In some configurations, however, the teeth of the platen gear 50 and the platen drive gear 94 may be operably meshed at or near the closed position of the platen assembly 32 and not operably meshed at or near the open position. As the gears 50 and 94 are driven in the closed position, but not at or near the open position, it is the meshing of the gears 50 and 94 at the closed position that are of particular interest from an operational viewpoint. For this reason, the pivotal axis of the platen assembly 32 and the placement of the gears 50 and 94 may be arranged such that the meshing of the gears 50 and 94 are closest to ideal meshing when the platen assembly 32 is at or near the closed position.

Further, this pivoting construction can accommodate various combined thicknesses of media and ink ribbon.
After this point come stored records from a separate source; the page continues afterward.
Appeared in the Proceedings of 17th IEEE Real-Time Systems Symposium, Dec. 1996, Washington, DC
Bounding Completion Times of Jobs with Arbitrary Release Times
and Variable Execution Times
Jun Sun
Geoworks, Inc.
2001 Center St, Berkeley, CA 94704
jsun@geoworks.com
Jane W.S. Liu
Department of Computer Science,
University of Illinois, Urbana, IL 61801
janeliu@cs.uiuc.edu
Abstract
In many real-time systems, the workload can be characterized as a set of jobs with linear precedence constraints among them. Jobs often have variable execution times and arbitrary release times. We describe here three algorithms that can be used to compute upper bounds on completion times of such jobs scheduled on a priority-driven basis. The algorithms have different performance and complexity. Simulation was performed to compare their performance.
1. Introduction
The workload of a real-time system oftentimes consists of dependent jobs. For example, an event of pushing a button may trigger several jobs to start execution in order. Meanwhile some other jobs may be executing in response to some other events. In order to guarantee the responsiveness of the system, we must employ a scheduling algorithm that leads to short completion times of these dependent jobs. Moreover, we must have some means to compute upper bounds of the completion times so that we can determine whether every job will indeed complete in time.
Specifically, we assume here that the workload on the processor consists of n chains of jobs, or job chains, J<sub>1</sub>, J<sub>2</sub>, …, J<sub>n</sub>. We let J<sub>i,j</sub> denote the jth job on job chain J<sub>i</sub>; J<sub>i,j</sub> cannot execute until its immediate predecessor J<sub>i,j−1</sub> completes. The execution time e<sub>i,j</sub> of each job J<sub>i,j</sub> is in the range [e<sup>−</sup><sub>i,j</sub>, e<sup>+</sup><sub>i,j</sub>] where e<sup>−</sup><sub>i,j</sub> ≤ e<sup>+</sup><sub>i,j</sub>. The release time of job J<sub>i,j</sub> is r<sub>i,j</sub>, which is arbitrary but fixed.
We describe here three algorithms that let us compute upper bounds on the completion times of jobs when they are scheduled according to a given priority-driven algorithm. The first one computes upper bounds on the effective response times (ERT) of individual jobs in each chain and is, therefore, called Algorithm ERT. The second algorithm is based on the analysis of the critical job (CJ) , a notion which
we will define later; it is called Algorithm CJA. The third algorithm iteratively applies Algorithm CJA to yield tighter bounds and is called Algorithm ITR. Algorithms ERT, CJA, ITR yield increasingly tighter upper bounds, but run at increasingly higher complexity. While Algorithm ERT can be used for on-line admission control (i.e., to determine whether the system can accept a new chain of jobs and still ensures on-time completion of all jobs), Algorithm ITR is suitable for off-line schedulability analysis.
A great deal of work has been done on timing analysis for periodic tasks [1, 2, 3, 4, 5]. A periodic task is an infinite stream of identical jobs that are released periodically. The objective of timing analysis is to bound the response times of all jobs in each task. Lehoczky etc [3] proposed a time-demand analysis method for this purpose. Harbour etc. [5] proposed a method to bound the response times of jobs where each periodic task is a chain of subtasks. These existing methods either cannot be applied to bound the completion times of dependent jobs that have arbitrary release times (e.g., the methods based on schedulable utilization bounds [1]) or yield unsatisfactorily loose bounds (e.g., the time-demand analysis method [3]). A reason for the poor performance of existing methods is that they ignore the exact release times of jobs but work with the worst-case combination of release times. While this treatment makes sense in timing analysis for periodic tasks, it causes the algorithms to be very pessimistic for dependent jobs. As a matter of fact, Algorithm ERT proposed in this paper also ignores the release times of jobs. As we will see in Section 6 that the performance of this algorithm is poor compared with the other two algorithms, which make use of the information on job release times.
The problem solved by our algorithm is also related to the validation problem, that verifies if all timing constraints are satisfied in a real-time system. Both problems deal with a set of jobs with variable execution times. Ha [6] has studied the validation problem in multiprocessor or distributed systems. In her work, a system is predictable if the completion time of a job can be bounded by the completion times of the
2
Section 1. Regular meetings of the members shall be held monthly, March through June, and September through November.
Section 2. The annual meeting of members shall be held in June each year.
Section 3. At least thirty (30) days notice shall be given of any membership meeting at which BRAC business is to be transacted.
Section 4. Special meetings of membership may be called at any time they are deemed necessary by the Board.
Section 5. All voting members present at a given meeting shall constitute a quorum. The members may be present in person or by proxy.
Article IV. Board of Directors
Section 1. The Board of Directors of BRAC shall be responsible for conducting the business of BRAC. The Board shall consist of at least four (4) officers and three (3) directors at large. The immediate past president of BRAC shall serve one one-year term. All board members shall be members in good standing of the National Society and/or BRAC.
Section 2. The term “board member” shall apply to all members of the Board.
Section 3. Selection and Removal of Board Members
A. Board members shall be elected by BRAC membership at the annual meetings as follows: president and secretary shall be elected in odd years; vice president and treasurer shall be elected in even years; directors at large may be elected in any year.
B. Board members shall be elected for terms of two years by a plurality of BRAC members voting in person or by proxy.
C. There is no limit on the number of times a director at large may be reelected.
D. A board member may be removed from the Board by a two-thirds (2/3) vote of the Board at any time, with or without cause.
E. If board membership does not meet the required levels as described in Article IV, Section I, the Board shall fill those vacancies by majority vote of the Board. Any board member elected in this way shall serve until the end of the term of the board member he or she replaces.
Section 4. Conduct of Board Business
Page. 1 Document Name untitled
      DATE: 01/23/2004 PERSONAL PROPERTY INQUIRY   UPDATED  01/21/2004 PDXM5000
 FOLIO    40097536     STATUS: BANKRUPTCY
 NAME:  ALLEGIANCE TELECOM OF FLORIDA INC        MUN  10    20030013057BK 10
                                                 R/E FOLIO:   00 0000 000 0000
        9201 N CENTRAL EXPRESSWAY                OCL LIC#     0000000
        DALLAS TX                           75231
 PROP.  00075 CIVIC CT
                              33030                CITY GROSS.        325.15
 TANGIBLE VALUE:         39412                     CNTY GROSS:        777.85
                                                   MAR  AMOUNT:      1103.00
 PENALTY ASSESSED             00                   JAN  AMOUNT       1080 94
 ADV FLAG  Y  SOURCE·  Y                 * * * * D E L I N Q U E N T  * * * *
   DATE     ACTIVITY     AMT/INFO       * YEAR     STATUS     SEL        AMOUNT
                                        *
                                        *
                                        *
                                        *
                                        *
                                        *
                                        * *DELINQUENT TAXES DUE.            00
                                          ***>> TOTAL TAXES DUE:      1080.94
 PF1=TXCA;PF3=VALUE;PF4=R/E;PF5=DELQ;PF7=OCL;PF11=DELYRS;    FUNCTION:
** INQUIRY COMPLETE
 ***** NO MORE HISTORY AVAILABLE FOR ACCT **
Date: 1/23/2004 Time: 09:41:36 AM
When the overall thickness of the media and ink ribbon increases and the platen assembly 32 is moved to the closed position, the platen 36 and upper bracket part 44 can deflect downward against the force of the compression springs 81 and rotate toward the lower bracket part 46 about the pivotal axis of the platen assembly 32. Given the disclosed construction, the teeth of the platen gear 50 remain meshed with the teeth of the platen drive gear 94 over the pivotal range of motion of the platen assembly 32, and during pivotal deflection of the upper bracket part 44 relative to the lower bracket part 46, such that the platen 36 remains drivable throughout.

Many modifications and variations to this preferred embodiment will be apparent to those skilled in the art, which will be within the spirit and scope of the invention. Therefore, the invention should not be limited to the described embodiment. To ascertain the full scope of the invention, the following claims should be referenced.